MAE as a Driver of Clinical Phenotypes
Dr. Bogunovic returned to the patient from New York with the mutation in JAK1 that inspired this work. His laboratory colleague Conor Gruber, MD, PhD, was able to demonstrate that JAK1 was a gain-of-function mutation, with downstream signaling even in the absence of cytokines. Given that this particular patient had a de novo mutation, they could use this case to test for incomplete penetrance; however, they have since discovered hundreds of JAK1 gain-of-function patients, including some with incomplete penetrance.
To this point, he highlighted the pedigree of another family with gain of function mutations in JAK1. The grandfather was an asymptomatic carrier of the mutation, and the mother—the index case—was a 34-year-old woman who had been healthy until a toxoplasmosis infection at age 28. She then developed common variable immune deficiency (CVID), hyper IgM syndrome, splenomegaly and pancytopenia. This patient has a daughter who was a carrier of the variant, but also completely healthy. His team took PBMCs from the daughter and the mother and used digital droplet PCR to look for allelic bias.

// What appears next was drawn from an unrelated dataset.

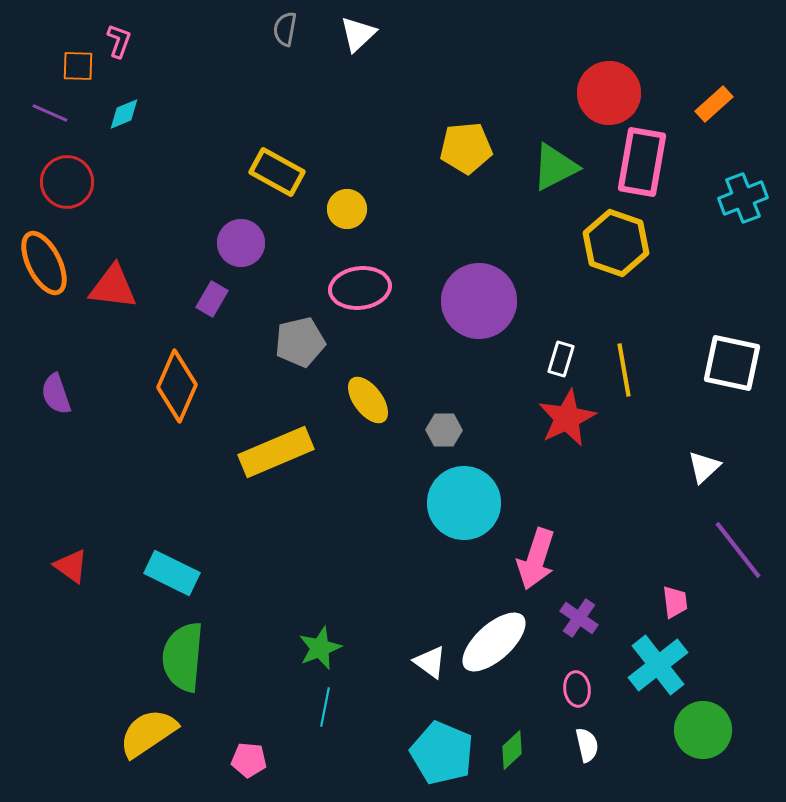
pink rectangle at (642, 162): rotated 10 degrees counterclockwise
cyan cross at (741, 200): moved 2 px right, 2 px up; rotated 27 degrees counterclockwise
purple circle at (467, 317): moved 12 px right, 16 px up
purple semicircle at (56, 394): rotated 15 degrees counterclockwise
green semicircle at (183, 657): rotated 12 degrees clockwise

They found the healthy carrier—the daughter—only had 22% of the mutant allele expressed, and the affected carrier—the mother—expressed 36% of the mutant allele. They sorted PBMCs into cell types and noted a propensity to suppress the gain of function allele, except in maternal T cells. “This was really the first example, telling us that monoallelic expression or expressional bias in heterozygous disease correlates well with disease penetrance,” Dr. Bogunovic said.
Dr. Bogunovic and his team wondered how widespread this mechanism was. Is it common? They then looked to PLCG2 mutations in a large family pedigree. They examined two cousins—patient A and patient B—with normal and low IgG production, respectively. Dr. Bogunovic wondered if monoallelic expression might be at play.
To explore this further, they isolated B cells from the cousins carrying the mutation, as well as healthy controls, then sorted B cells based on calcium flux, a functional outcome measure. They found that the B cells with negative calcium flux were only expressing the mutant allele, and the cousin with normal IgG levels expressed both alleles. This was the second example of monoallelic expression correlating with phenotypic output.
In Sum
Monoallelic expression occurs naturally in all humans and explains some instances of incomplete penetrance in inborn errors of immunity. Why this occurs remains an unanswered question; however, Dr. Bogunovic closed by framing MAE in the broader context of human evolution: genes deemed bad get kicked out, and those that are good are passed down over generations. MAE, he proposed, allows for a form of personal evolution, allowing genetic flexibility and tonality to the genome.
Dr. Bogunovic speculated that patients with rheumatic disease may have skewed biallelic expression during an active disease flare—a question that his laboratory continues to investigate. He also highlighted the invaluable contributions of his colleagues, including Conor Gruber, O’Jay Stewart and Haley Randolph, PhD, whose work was instrumental in advancing their research.
Michael Cammarata, MD, RhMSUS, is an assistant professor of medicine at the Johns Hopkins University School of Medicine in Baltimore.